© Author(s) 2012. This work is distributed
under the Creative Commons Attribution 3.0 License.
On the relationship between magnetic cloud field polarity and geoeffectiveness
1Department of Physics, Division of geophysics and astronomy, P.O. Box 64, University of Helsinki, Finland
2Space Sciences Laboratory, University of California, Berkeley, CA, USA
3Department of Astronomy, University of Maryland, College Park, MD, USA
4Heliophysics Science Division, NASA Goddard Space Flight Center, MD, USA
5Institute of Geophysics and Planetary Physics, UCLA, Los Angeles, CA, USA
Abstract. In this paper, we have investigated geoeffectivity of near-Earth magnetic clouds during two periods concentrated around the last two solar minima. The studied magnetic clouds were categorised according to the behaviour of the Z-component of the interplanetary magnetic field (BZ) into bipolar (BZ changes sign) and unipolar (BZ maintains its sign) clouds. The magnetic structure of bipolar clouds followed the solar cycle rule deduced from observations over three previous solar cycles, except during the early rising phase of cycle 24 when both BZ polarities were identified almost with the same frequency. We found a clear difference in the number of unipolar clouds whose axial field points south (S-type) between our two study periods.

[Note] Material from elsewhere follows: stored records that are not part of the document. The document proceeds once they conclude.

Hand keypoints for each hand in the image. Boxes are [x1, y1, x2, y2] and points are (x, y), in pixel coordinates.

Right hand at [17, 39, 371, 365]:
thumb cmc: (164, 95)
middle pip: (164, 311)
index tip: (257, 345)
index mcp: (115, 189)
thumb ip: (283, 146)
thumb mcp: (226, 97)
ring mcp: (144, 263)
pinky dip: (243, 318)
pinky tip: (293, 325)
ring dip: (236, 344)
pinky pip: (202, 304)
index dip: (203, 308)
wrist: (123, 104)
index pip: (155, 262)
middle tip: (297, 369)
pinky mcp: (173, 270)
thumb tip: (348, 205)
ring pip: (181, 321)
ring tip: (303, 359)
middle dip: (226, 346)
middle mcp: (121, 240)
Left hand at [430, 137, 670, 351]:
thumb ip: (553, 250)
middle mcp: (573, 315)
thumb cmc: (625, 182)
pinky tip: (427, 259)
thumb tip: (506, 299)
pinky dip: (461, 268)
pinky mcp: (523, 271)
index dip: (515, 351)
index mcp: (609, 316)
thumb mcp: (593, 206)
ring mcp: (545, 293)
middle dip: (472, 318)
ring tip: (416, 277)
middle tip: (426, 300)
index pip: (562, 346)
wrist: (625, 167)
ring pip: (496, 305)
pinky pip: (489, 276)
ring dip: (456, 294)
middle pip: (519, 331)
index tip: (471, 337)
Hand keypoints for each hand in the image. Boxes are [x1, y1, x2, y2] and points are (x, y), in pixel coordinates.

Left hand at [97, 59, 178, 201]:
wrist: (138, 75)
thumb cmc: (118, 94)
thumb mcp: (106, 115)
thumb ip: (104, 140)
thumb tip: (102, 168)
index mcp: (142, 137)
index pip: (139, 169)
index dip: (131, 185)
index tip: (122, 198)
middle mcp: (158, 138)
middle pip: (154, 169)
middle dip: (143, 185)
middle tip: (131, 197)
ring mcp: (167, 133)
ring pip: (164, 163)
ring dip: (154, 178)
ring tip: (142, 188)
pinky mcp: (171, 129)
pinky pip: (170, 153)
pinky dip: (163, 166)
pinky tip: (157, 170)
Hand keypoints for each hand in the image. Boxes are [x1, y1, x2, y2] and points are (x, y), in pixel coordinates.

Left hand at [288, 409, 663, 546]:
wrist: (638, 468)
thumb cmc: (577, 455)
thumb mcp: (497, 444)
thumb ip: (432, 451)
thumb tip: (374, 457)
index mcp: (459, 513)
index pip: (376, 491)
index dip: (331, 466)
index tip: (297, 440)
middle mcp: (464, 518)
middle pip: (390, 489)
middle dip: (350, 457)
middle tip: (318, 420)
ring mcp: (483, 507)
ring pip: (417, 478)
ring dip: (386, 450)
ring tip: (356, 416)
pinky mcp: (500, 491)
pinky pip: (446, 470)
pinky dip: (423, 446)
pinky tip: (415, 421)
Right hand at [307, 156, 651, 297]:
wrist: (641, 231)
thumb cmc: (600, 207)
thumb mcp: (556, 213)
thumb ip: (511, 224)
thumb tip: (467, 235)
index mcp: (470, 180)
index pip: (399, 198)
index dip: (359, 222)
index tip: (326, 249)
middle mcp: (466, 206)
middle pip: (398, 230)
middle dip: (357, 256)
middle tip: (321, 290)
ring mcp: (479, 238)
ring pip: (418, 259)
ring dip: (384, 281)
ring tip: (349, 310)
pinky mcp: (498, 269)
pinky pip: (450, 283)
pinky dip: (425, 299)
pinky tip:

In particular, it seems that the lack of S-type unipolar clouds contributed to relatively low geomagnetic activity in the early rising phase of cycle 24. We estimated the level of magnetospheric activity using a Dst prediction formula with the measured BZ and by reversing the sign of BZ. We found that bipolar clouds with fields rotating south-to-north (SN) and north-to-south (NS) were equally geoeffective, but their geoeffectiveness was clearly modified by the ambient solar wind structure. Geoeffectivity of NS-polarity clouds was enhanced when they were followed by a higher-speed solar wind, while the majority of geoeffective SN-polarity clouds lacked the trailing faster wind. A leading shock increased the geoeffectiveness of both NS- and SN-polarity clouds, in particular, in the case of an intense storm. We found that in 1995–1998, SN-polarity clouds were more geoeffective, while in 2006–2011 NS-polarity clouds produced more storms. A considerably larger fraction of events were trailed by a higher-speed solar wind during our latter study period, which presumably increased geoeffectivity of NS-polarity. Thus, our study demonstrates that during low and moderate solar activity, geoeffectivity of opposite polarity bipolar clouds may depend significantly on the surrounding solar wind structure. In addition, different polarities also give different temporal storm evolutions: a storm from an SN-polarity cloud is expected to occur, on average, half-a-day earlier than a storm from an NS-polarity cloud.